Former President Donald Trump and Vice President Kamala Harris are essentially tied in the latest survey of likely voters in the crucial swing state of Nevada, where an erosion of support among Latino voters threatens to hurt Harris’ chances of winning the state in November.
Republican presidential nominee Donald Trump arrives at a Turning Point Action campaign rally on ... [+]
Trump is up 48%-47% in Nevada, according to a CNN/SSRS survey released Tuesday (margin of error 4.6 points)
Harris leads 48.8%-48.3% among likely voters according to a Bloomberg/Morning Consult survey released Wednesday (margin of error 5 points)—effectively a tied race since the poll’s margin of error is five points.
Meanwhile, Harris trails Trump by one point, 47% to 46%, in an AARP survey of likely voters released Oct. 22 (margin of error 4).
Trump has a 0.2-point average edge in Nevada, according to FiveThirtyEight’s polling average, while an Emerson poll released Oct. 10 found Harris leading by one point, 48% to 47% (margin of error 3.2), and a Wall Street Journal poll (margin of error 4) shows Trump with an unusually large five-point advantage.

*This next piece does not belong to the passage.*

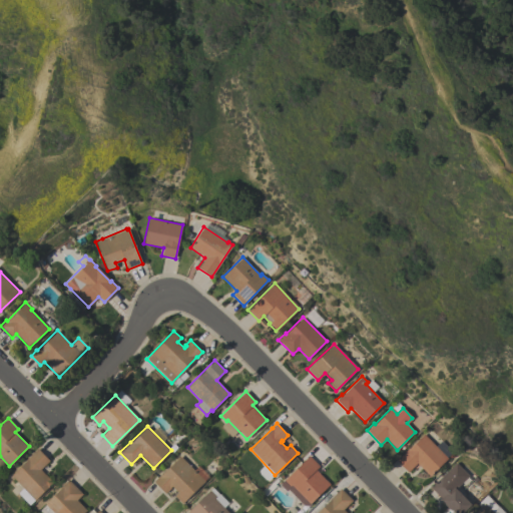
[(423,434),(447,458),(429,476),(417,463),(408,472),(396,460),(406,450),(406,451),(423,434)]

Nevada—which is the smallest swing state, with just six electoral votes—has voted for Democratic presidential candidates in every election since 2008, and President Joe Biden beat Trump there by 2.4 points in 2020.
Support for Harris among Latino voters will be crucial to her success in both Arizona and Nevada, where Hispanic and Latino people make up about 30% of the population and polls show she has lost support among the key demographic.
Biden carried Latino voters in Nevada over Trump 61% to 35% in 2020, according to CNN exit polls, while Harris leads Trump 56% to 40% in Nevada, according to an October USA Today/Suffolk University poll of Latino voters.
Harris is particularly struggling with Latino men, according to the survey that found 53% of male Latino voters ages 18-34 in Nevada support Trump and 40% support Harris, while 53% of Latino men ages 35-49 in the state support Trump and 39% support Harris.
Immigration and inflation top the list of Latino voter concerns in Nevada, according to the USA Today/Suffolk poll, which found 37% said inflation was their top concern and 17% said immigration.
56%. That’s the share of Latino voters who identified with the Democratic Party in 2016, compared to 49% who do in 2024, according to a September NBC News/Telemundo/CNBC poll.
Trump and Harris are tied in Nevada in Nate Silver’s Silver Bulletin, while Trump has a slight polling advantage in Pennsylvania, North Carolina, Georgia and Arizona, and Harris leads by a slim margin in Wisconsin and Michigan. She has a razor-thin edge in national polling.
The Harris campaign is making a last-minute appeal to Hispanic men in Arizona, Pennsylvania and Nevada with a “Hombres con Harris” tour featuring members of the Congressional Hispanic Caucus, including Rep. Ruben Gallego, D-Ariz., who is running against Trump ally Kari Lake for the Senate in Arizona. The tour will include stops at Latino-owned small businesses, sports bars, restaurants, union halls and other community venues frequented by Latino men, her campaign said.